#### 本文の抜粋:
コロナ対策、持続可能な体制が必要
近藤 尚己(以下、近藤):新型コロナウイルスの新規感染者数(検査陽性者数)は7月後半以降、全国で1日1000人を上回る日が続き、国民の間で緊張感が高まっています。
加藤 勝信(以下、加藤): 4月前半をピークとした第1波よりも、新規感染者数の水準は高くなってきています。ただ、年代別に見ると第1波は60代以上の感染者が多かったのに対し、今回は60代以下、特に20代・30代の感染者が多く、重症者の発生数も低い水準に収まっています。また、前回の経験を踏まえて各地域で感染拡大に備えた医療提供体制が敷かれています。
しかし、空き病床の数字だけに着目すると、実態を見誤る場合があります。病床が使えても、そこに人を充てなければ医療サービスは提供できないからです。今後さらに感染者が増えていくことを想定した病床の確保も必要になってきます。長期間にわたり感染症の対応をしている医療従事者の皆さんが、強いプレッシャーの中で頑張っていることを十分考えながら、持続可能な体制を敷いていく必要があります。
近藤:とはいえ、今回の新規感染者の増大に対して、第1波の時のような緊急事態宣言の発令などによって国民に自粛を促して積極的に抑え込むのか、それとも経済活動を優先するのかなど、具体的な方針が政府からの明確なメッセージとして国民に伝わっていないように感じます。
加藤:政府の発信内容がわかりづらく、「どっちに向かっているのかわからない」という指摘も頂いていますが、感染防止を図りつつ、経済活動を高めていくことが、国民の生活と暮らしを守っていく上で必要であると考えています。

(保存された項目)
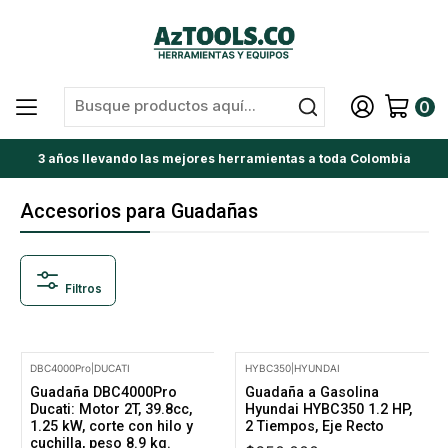
0
3 años llevando las mejores herramientas a toda Colombia
Accesorios para Guadañas
Filtros
DBC4000Pro
|
DUCATI
HYBC350
|
HYUNDAI
Guadaña DBC4000Pro
Guadaña a Gasolina
Ducati: Motor 2T, 39.8cc,
Hyundai HYBC350 1.2 HP,
1.25 kW, corte con hilo y
2 Tiempos, Eje Recto
cuchilla, peso 8.9 kg.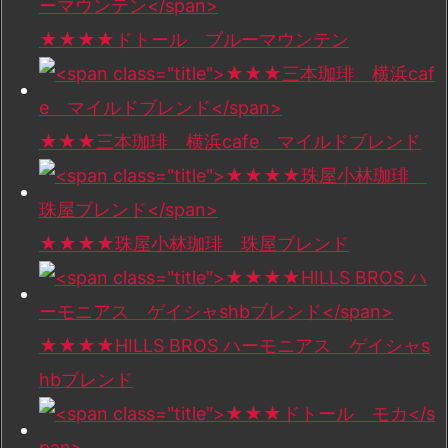
★★★★ドトール ブルーマウンテン
★★★三本珈琲 横浜cafe マイルドブレンド
★★★★珠屋小林珈琲 珠屋ブレンド
★★★★HILLS BROS ハーモニアス ゲイシャs
hbブレンド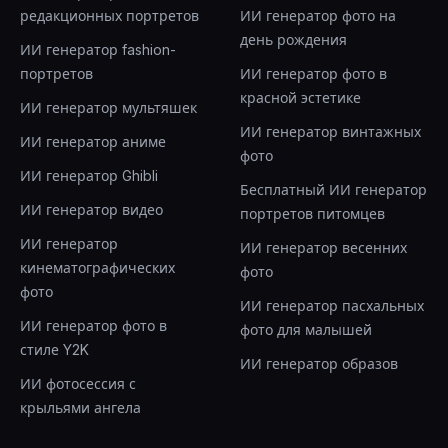
редакционных портретов
ИИ генератор фото на
день рождения
ИИ генератор fashion-
портретов
ИИ генератор фото в
красной эстетике
ИИ генератор мультяшек
ИИ генератор винтажных
ИИ генератор аниме
фото
ИИ генератор Ghibli
Бесплатный ИИ генератор
ИИ генератор видео
портретов питомцев
ИИ генератор
ИИ генератор весенних
кинематографических
фото
фото
ИИ генератор пасхальных
ИИ генератор фото в
фото для малышей
стиле Y2K
ИИ генератор образов
ИИ фотосессия с
крыльями ангела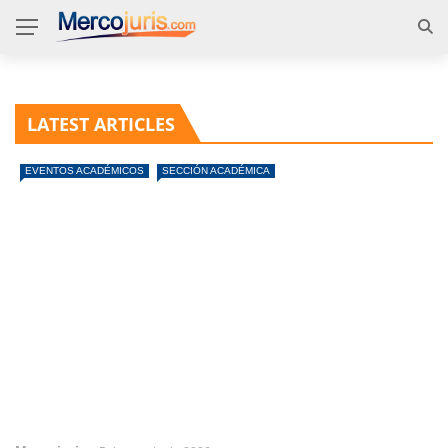
LATEST ARTICLES
EVENTOS ACADÉMICOS
SECCIÓN ACADÉMICA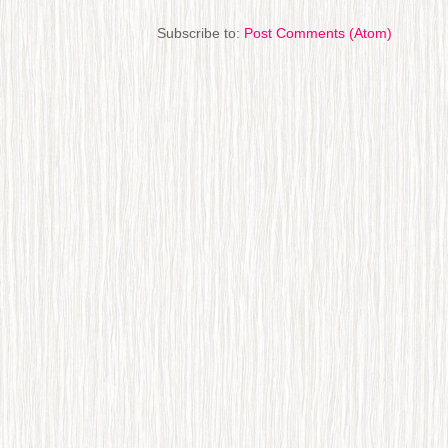
Subscribe to:
Post Comments (Atom)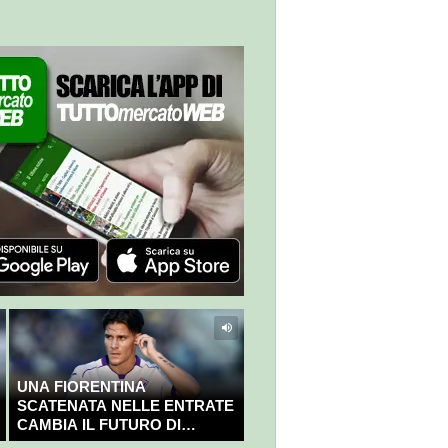
UNA FIORENTINA
SCATENATA NELLE ENTRATE
CAMBIA IL FUTURO DI
NICOLÒ FAGIOLI?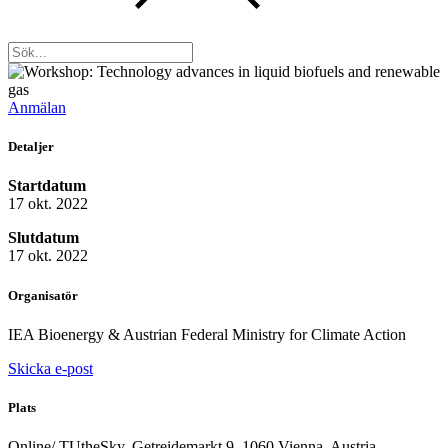
Anmälan
Detaljer
Startdatum
17 okt. 2022
Slutdatum
17 okt. 2022
Organisatör
IEA Bioenergy & Austrian Federal Ministry for Climate Action
Skicka e-post
Plats
Online/ TUtheSky, Getreidemarkt 9, 1060 Vienna, Austria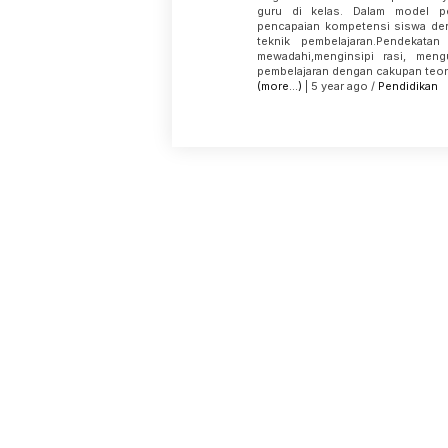
guru di kelas. Dalam model pem
pencapaian kompetensi siswa de
teknik pembelajaran.Pendekata
mewadahi,menginsipi rasi, meng
pembelajaran dengan cakupan teore
(more…)
| 5 year ago /
Pendidikan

#### 課題の内容:
a – コロナ対策の対談をもとに、次の問いに答えよ。
(i) 第1波で感染者が多かったのはどの年代か。
(ii) 7月後半以降、全国の新規感染者数はどのような状況が続いているか。
(iii) 空き病床の数字だけに着目するとどうなる場合があると加藤は述べているか。
b – 次の各文がコロナ対策の対談の内容と合うかどうかを、はい・いいえで答え、決め手となる本文の語句を引用せよ。
(i) 今回の新規感染者数の水準は第1波より低い。
(ii) 加藤は、感染防止と経済活動の両立が必要だと考えている。
(iii) 今回は重症者の発生数が高い水準にある。

#### 解答例:
a –
(i) 60代以上
(ii) 1日1000人を上回る日が続いている。
(iii) 実態を見誤る場合がある。

b –
(i) いいえ。「4月前半をピークとした第1波よりも、新規感染者数の水準は高くなってきています」
(ii) はい。「感染防止を図りつつ、経済活動を高めていくことが、国民の生活と暮らしを守っていく上で必要であると考えています」
(iii) いいえ。「重症者の発生数も低い水準に収まっています」